Georgian military commander

Mamia Alasania (მამია ალასანია; 6 May 1943 – 27 September 1993) was a colonel of the Georgian Armed Forces, defending the Government of the Georgian Autonomous Republic of Abkhazia from Abkhaz separatists during the conflict in Abkhazia in 1990s. When the city of Sukhumi fell to the Abkhaz separatist forces, Mamia Alasania, along with Zhiuli Shartava, Guram Gabiskiria, Alexander Berulava, Geno Adamia and others, refused to flee and was captured by the Abkhaz militants. He was killed during the Sukhumi Massacre, on September 27, 1993. He was posthumously awarded the Order of the National Hero in 2018.

== Life and career ==
Mamia Alasania was born in Georgia's region of Mingrelia on May 6, 1943. He graduated from the Polytechnic Institute of Tbilisi and, later, from the upper school of State Security in Moscow.

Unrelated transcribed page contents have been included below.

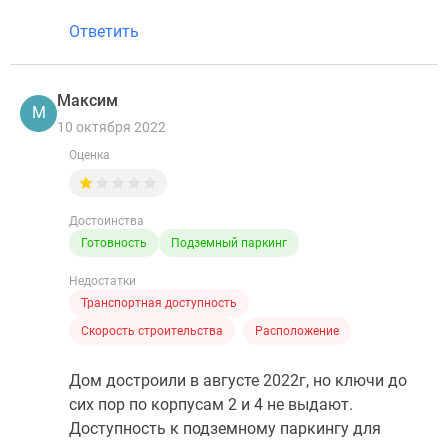
Ответить
Максим
М
10 октября 2022
Оценка
Достоинства
Готовность
Подземный паркинг
Недостатки
Транспортная доступность
Скорость строительства
Расположение
Дом достроили в августе 2022г, но ключи до
сих пор по корпусам 2 и 4 не выдают.
Доступность к подземному паркингу для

During his professional career, Mamia Alasania served in counterintelligence for nearly 30 years, including two tours in Afghanistan (1980-1981). After Georgia's independence in 1991, he was designated as the Deputy Chair of the country's State Security Agency. In 1992–1993, Mamia Alasania was invested by the Georgian State with a special mission and sent to the Samegrelo region of Georgia in order to resolve the existing civil confrontation.

== Legacy ==
After the assassination of his father, his son, Irakli Alasania, joined a gruelling march out of Abkhazia, then-aged sixteen. From that point forward, Irakli Alasania identified his professional ambition as contributing to the defence and reintegration of a whole and free Georgia. In 2005, he was tasked with serving as the Georgian President's Special Envoy for the Georgian-Abkhaz Peace Talks, which he successfully re-initiated the same year. In this capacity, Irakli Alasania focused on building trust between the sides and efforts at reconciliation. From 2012, when Georgian Dream Coalition came to power after parliamentary elections, Irakli Alasania become the Minister of Defense of Georgia.

In October 2017, Alasania's body was uncovered in Abkhazia and transferred to Tbilisi, where he was interred with military honors at the Church of St. Nicholas of Narikala.